Com o aumento de casos no Brasil, instituição reforça a importância da informação e de hábitos saudáveis como principais aliados na luta contra a doença

 Diante das recentes estimativas do Instituto Nacional de Câncer (INCA), que apontam um aumento de 10% nos casos de câncer no Brasil para o triênio 2026-2028, o Instituto Cirinho Sorrindo faz um alerta à população sobre a importância da prevenção como ferramenta fundamental para salvar vidas.

Com números cada vez mais desafiadores, a instituição reforça sua missão de atuar não apenas no acolhimento de pacientes e familiares, mas também na disseminação de informações que incentivem mudanças reais no estilo de vida da população.

O Instituto destaca que, embora o diagnóstico de câncer seja um momento que exige força e suporte, a luta contra a doença começa muito antes, no dia a dia de cada pessoa. “Nossa atuação não se limita ao momento do tratamento.
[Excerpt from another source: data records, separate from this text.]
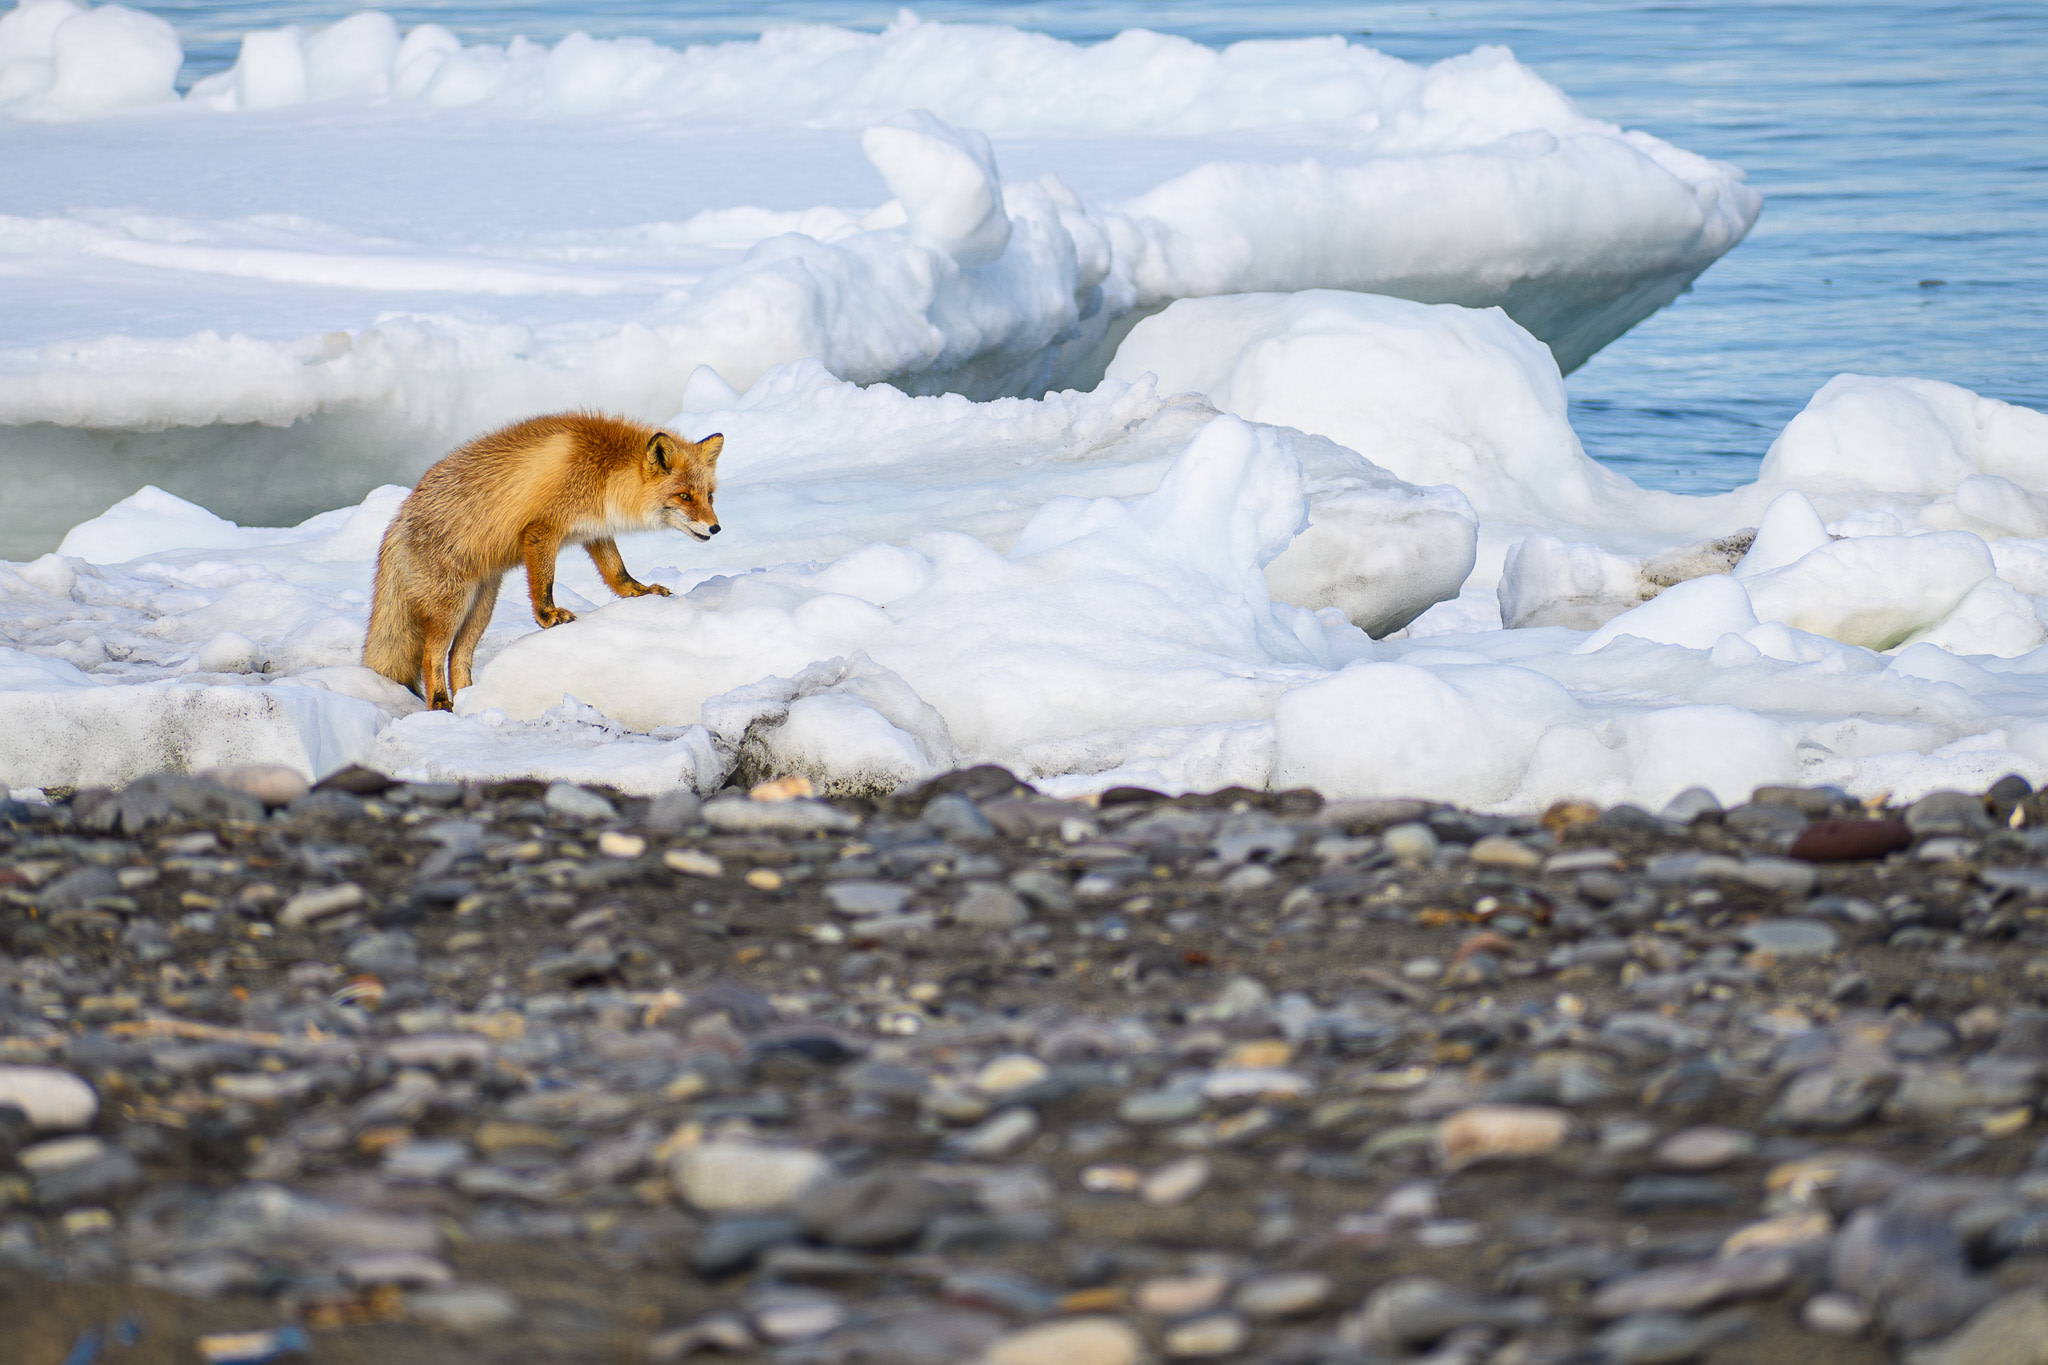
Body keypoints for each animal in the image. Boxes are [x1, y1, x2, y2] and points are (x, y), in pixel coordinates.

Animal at [364, 411, 724, 712]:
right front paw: (549, 617)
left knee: (457, 657)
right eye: (684, 496)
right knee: (432, 655)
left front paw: (642, 592)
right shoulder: (542, 530)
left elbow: (617, 573)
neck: (603, 472)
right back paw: (440, 701)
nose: (716, 528)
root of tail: (396, 521)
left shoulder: (593, 531)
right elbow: (544, 582)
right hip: (450, 607)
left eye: (709, 496)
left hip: (481, 608)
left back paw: (471, 701)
Ela começa na conscientização, naquilo que colocamos à mesa e nas escolhas que fazemos diariamente”, reforça a instituição.

Entre os principais fatores de risco, estão o sedentarismo e o consumo excessivo de alimentos ultraprocessados, ricos em substâncias artificiais. Esses hábitos têm contribuído diretamente para o aumento das doenças oncológicas nos últimos anos.
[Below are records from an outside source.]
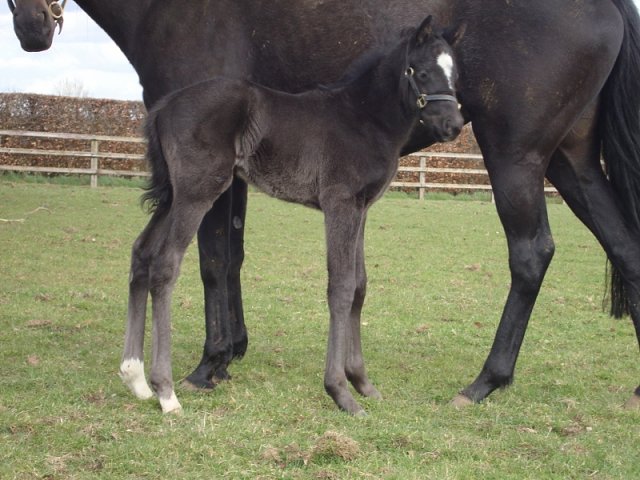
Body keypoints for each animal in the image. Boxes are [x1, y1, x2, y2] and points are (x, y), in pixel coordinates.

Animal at [8, 0, 640, 412]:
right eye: (417, 69)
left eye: (457, 71)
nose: (450, 124)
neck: (356, 114)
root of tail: (165, 108)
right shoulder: (339, 204)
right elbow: (331, 285)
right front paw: (337, 391)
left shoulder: (358, 208)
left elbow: (354, 286)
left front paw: (359, 383)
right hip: (193, 191)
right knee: (161, 263)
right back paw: (162, 391)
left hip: (529, 154)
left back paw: (138, 379)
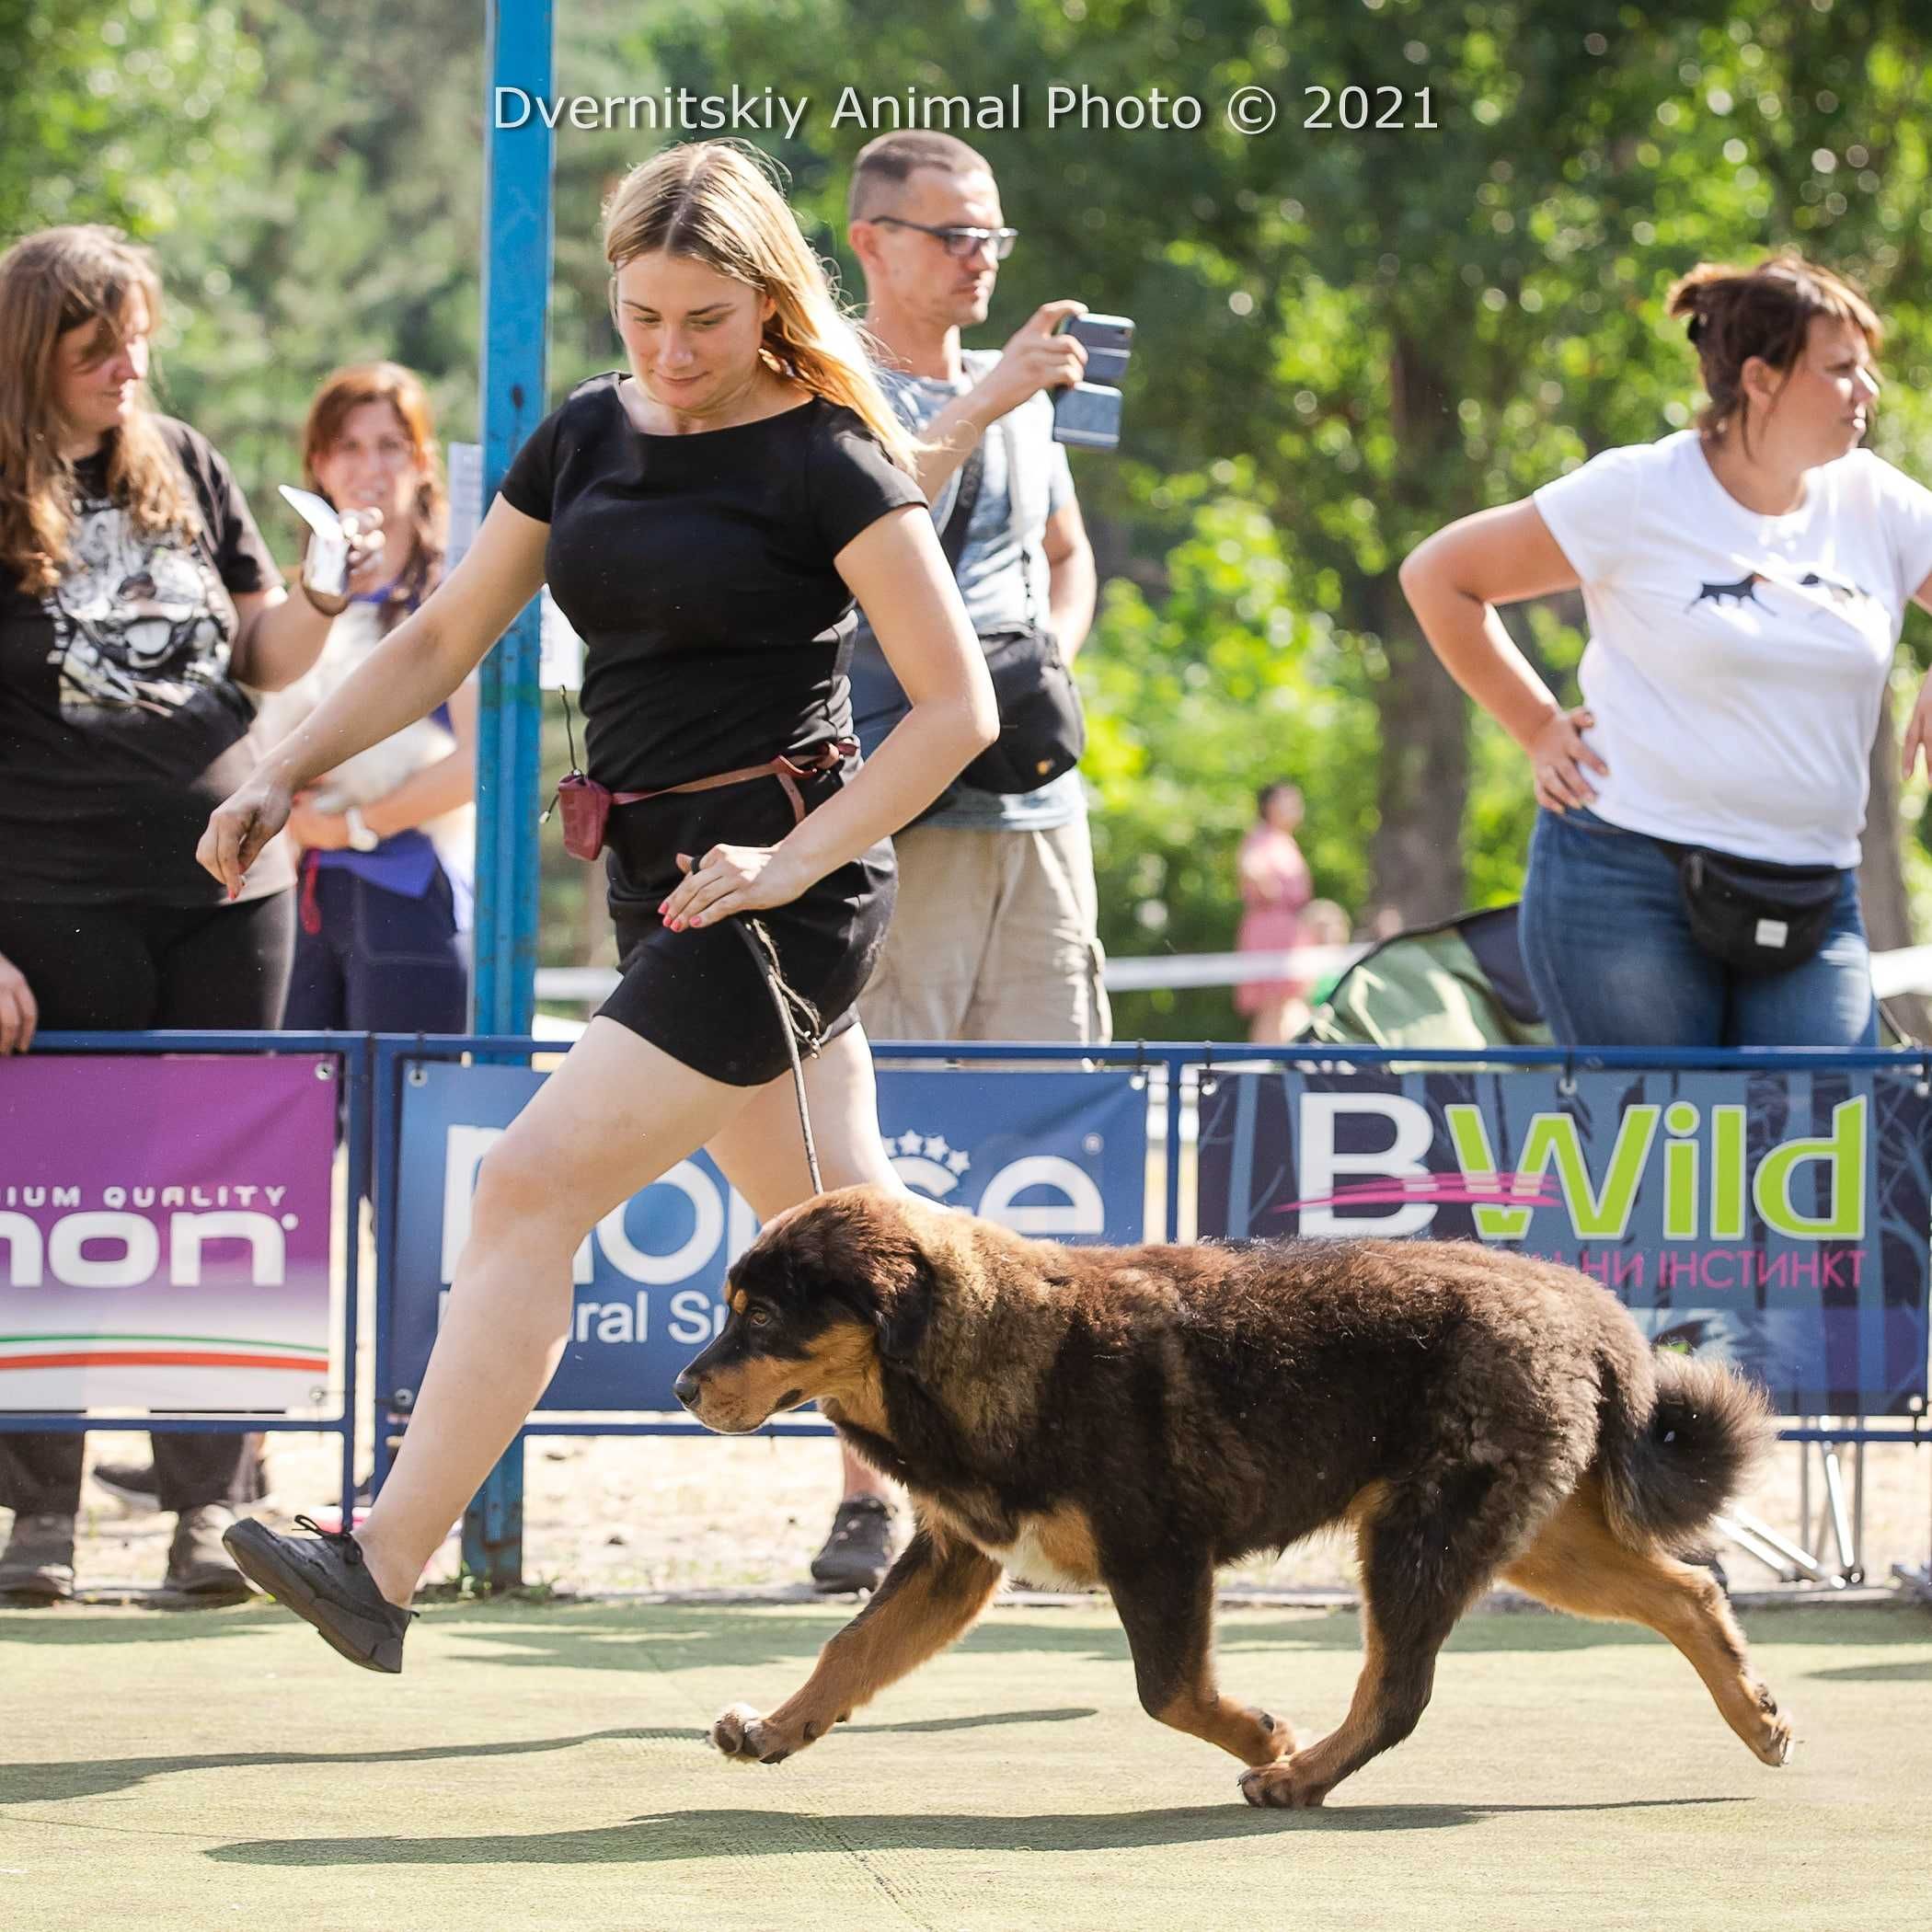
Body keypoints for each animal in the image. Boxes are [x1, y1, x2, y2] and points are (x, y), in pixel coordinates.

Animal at [672, 1182, 1785, 1800]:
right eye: (730, 1308)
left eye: (762, 1316)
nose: (682, 1387)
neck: (991, 1346)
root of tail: (1589, 1308)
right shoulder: (956, 1559)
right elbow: (852, 1651)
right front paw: (777, 1730)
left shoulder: (1159, 1554)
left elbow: (1167, 1690)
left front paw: (1261, 1733)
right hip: (1531, 1534)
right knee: (1688, 1591)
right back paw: (1756, 1716)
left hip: (1423, 1535)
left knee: (1399, 1691)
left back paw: (1298, 1776)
Por isso, o Instituto Cirinho Sorrindo incentiva práticas simples, mas eficazes, como a adoção de uma alimentação mais natural e a inclusão de atividades físicas na rotina. A orientação é clara: descascar mais e desembalar menos, priorizando alimentos que fortalecem o organismo e ajudam na prevenção de doenças.

Além de atuar na linha de frente do acolhimento, oferecendo suporte humanizado, atendimento ágil e encaminhamento para tratamento especializado, o Instituto reforça que prevenir é um ato de responsabilidade, coragem e amor próprio.

“Precisamos sempre relembrar: o acolhimento é o nosso abraço, mas a prevenção é a nossa maior vitória”, destaca a presidente fundadora do Instituto Cirinho Sorrindo.

Com esse posicionamento, a instituição reafirma seu compromisso de garantir que nenhum paciente enfrente essa jornada sozinho, ao mesmo tempo em que trabalha para que cada vez menos pessoas precisem vivenciá-la.